At first glance, Friday’s terror bombings in Uttar Pradesh are just one more event in the murderous series of urban terror strikes that India has seen in recent years. For the first time, though, an Islamist terror group operating in India has issued a manifesto seeking to explain its actions. In an e-mail despatched to television stations, the perpetrators of the bombings said their acts were intended to avenge communal pogroms against Muslims. However, the e-mail m ade clear, propelling the pace of justice against their perpetrators was not the bombings’ intent. Justice, it claimed, “could be only possible in Islamic rule, which could be achieved by only one path: jihad.” Neither polemic, nor the accelerating tempo of violence, ought to surprise us. The Hindu has long pointed to the growing pace of recruitment by Islamist terror groups after the 2002 communal pogrom in Gujarat.

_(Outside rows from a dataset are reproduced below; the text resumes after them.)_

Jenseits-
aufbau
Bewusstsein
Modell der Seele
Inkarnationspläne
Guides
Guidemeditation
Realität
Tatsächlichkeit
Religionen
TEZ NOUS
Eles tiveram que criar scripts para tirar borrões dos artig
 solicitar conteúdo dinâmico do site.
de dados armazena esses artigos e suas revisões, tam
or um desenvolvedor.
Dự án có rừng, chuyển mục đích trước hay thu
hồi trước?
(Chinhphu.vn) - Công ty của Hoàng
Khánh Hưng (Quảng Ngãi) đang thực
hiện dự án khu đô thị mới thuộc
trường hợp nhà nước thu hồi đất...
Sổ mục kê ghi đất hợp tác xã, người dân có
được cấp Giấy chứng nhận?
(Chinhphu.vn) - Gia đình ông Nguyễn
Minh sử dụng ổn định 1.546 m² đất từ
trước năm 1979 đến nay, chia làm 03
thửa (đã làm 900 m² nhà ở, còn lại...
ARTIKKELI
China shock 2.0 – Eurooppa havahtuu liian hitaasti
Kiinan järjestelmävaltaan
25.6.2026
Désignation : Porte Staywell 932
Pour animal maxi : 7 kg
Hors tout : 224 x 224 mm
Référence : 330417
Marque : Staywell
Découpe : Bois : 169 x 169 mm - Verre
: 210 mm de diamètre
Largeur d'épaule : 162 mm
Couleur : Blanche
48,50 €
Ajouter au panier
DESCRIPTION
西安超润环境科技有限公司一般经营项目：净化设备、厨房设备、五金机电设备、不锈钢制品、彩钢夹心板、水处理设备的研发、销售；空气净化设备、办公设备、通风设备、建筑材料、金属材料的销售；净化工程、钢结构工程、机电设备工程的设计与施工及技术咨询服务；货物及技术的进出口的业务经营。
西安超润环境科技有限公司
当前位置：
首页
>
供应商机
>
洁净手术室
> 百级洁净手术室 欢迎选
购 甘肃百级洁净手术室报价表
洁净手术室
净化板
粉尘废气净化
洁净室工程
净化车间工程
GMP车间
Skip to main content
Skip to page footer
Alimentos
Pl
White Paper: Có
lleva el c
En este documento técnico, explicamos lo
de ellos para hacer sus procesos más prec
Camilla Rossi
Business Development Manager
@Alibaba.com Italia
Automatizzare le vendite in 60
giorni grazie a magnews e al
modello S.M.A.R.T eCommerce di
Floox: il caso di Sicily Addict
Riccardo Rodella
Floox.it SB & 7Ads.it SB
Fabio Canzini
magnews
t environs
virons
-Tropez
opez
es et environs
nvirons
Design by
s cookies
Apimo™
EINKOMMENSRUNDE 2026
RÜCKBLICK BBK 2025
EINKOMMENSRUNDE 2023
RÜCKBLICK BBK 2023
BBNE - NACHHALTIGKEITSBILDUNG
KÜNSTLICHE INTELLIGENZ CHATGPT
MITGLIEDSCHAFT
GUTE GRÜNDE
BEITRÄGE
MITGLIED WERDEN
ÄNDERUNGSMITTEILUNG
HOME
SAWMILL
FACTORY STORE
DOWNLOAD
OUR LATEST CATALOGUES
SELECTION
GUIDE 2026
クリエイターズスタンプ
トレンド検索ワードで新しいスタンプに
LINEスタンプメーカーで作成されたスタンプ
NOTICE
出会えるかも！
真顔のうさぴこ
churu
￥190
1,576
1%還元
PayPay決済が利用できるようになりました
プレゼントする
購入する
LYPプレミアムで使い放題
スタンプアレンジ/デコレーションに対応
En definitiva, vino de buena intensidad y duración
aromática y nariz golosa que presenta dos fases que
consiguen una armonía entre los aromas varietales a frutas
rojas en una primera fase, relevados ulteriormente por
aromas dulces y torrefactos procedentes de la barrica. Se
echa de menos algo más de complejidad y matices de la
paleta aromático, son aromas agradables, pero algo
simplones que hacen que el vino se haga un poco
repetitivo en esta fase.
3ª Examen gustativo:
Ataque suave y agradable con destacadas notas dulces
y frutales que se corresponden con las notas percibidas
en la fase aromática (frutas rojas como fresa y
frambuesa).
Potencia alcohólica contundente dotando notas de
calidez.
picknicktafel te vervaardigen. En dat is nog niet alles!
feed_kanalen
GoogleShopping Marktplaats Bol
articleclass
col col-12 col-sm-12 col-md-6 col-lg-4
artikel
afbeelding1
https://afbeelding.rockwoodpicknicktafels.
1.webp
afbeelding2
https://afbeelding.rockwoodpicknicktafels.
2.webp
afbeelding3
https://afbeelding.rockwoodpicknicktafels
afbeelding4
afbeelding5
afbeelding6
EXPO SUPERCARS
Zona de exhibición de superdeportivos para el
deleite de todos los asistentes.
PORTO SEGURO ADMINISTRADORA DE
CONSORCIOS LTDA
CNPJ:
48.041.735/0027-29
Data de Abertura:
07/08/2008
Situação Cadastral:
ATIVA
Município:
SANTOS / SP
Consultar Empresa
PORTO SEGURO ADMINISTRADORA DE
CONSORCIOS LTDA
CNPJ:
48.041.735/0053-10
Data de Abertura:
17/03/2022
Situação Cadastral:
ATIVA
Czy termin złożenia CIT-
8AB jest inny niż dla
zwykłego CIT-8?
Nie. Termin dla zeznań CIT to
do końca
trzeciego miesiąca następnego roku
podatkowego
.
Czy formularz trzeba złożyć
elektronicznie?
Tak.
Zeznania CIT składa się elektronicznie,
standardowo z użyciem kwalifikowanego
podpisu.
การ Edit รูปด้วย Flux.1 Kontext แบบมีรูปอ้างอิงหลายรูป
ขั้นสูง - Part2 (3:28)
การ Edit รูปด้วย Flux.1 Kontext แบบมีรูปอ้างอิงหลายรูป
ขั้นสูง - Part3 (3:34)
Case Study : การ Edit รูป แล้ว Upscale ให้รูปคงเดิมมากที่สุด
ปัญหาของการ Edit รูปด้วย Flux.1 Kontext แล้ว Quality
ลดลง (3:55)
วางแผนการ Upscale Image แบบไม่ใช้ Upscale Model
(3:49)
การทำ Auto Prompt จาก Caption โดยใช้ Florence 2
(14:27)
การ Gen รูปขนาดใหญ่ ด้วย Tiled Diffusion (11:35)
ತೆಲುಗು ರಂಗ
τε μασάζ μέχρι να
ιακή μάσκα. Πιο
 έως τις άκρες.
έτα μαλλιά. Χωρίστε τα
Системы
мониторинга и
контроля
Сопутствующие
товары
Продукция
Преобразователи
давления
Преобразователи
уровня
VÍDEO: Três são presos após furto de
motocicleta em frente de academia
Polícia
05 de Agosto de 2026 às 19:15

Capitalising on the legitimate anger Muslims feel about the atrocities inflicted upon them, and the Indian state’s manifest failure to uphold the rule of law, Islamist terror groups have been able to create a domestic infrastructure to sustain their violent campaign. Most of the suspects involved in terror strikes since the 1993 Mumbai serial bombings have been Indian nationals, drawn to the ranks of Islamist groups based in Pakistan and Bangladesh in the hope of avenging communal violence. A jihad against India waged by Indians, a long-standing dream of south Asian Islamists, was once thought a deranged fantasy. It is now upon us.

What needs to be done is well known: India’s stretched police and intelligence services need more resources and institutional reforms if terrorism is to be combated. The real question is just why politicians have shown so little interest in bringing about changes all claim to agree are needed. Behind their apathy lies a wider political problem. Governments in States like Uttar Pradesh and Andhra Pradesh have been criticised, with some justification, for their long-standing unwillingness to combat Islamists — a failure that is, in turn, a function of the allegiance major parties have developed with Muslim communal blocs. However, this criticism misses the point. Across India, governments have demonstrated a remarkable unwillingness to confront any form of communalism, be it Hindu, Sikh, or Christian in its colours. India’s decades-old failure to act against perpetrators of communal violence gifted legitimacy to religious fundamentalists among the victims, and power to their counterparts among the perpetrators. As one fanaticism flowered, it inevitably fed the fears that fuelled the growth of others. Most political parties developed opportunistic relationships with the growing religious right-wing, offering protection from the law in return for votes. A credible criminal justice system will do more to contain Islamist terror groups than any number of policemen. But unless politicians across the ideological spectrum find the will for a meaningful consensus on upholding India’s secular values, the reforms we so desperately need are unlikely to be ever put in place. Islamists have issued their manifesto for war. India’s politicians now need to put together their own manifesto for rebuilding peace.